Misoprostol - Gi Linked to Adenylyl Cyclase
Misoprostol (a peptic ulcer drug) binds to the Gi-linked prostaglandin EP3 receptor:
- Receptor binding inhibits adenylyl cyclase.
- cAMP production decreases.
- Protein kinases are not activated by cAMP.
- Enzymes and pumps that help produce stomach acid are no longer activated.
- The production of stomach acid decreases.
- This drug also causes uterine contraction and is CONTRAINDICATED in pregnancy.
Misoprostol & the Uterine EP3 Receptor
*DO NOT GIVE DURING PREGNANCY

Gq Linked to Phospholipase C
Phospholipase C (PLC) is activated by Gq proteins:
- PLC acts to cleave PIP (phosphatidylinositol bisphosphate).
- The cleaved PIP yields 2nd messengers: Inositol trisphosphate (IP3); DAG (diacylglycerol).
- IP3 binds to the sarcoplasmic reticulum and stimulates the release of Ca2+ into the cytoplas.
- DAG binds to calcium channels on the cell membrane, facilitating the movement of extracellular calcium into the cell.
- Calcium influx into the cytoplasm (both pathways) produces the biological response.
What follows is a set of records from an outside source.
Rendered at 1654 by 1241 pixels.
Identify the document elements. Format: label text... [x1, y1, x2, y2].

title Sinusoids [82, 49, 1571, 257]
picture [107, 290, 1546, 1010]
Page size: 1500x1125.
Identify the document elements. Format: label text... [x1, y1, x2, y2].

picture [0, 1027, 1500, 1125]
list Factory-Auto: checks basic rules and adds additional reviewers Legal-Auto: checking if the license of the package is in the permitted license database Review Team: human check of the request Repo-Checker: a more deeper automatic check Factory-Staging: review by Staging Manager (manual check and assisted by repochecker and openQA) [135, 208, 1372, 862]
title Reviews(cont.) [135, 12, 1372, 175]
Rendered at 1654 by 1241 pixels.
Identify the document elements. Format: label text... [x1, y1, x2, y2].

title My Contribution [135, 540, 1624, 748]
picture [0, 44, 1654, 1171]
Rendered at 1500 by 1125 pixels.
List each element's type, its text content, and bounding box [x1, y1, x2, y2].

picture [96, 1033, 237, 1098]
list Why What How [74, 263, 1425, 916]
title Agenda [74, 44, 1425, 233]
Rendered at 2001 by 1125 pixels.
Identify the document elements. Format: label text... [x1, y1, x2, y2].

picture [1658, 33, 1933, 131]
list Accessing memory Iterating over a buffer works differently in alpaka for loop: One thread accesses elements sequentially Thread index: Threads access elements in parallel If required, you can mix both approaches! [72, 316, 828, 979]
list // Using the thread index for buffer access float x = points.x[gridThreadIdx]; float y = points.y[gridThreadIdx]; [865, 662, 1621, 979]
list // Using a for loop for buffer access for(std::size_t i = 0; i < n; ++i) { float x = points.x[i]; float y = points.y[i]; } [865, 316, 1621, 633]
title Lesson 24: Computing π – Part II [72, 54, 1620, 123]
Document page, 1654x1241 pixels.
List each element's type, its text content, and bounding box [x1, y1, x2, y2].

Ergonovine - Gq Linked to Phospholipase
Ergonovine binds to Gq-protein linked prostaglandin E1 receptors in the uterus and Gq-protein linked a1 adrenoceptors in the blood vessels:
- Receptor binding stimulates PLC to produce IP3 and DAG.
- IP3 binds to the sarcoplasmic reticulum and induces the release of Ca2+ into the cytoplasm.
- Induces contraction of the uterus and blood vessels.
- Can be used clinically to manage postpartum hemorrhage.
- Monitor patient for dangerous increases in blood pressure.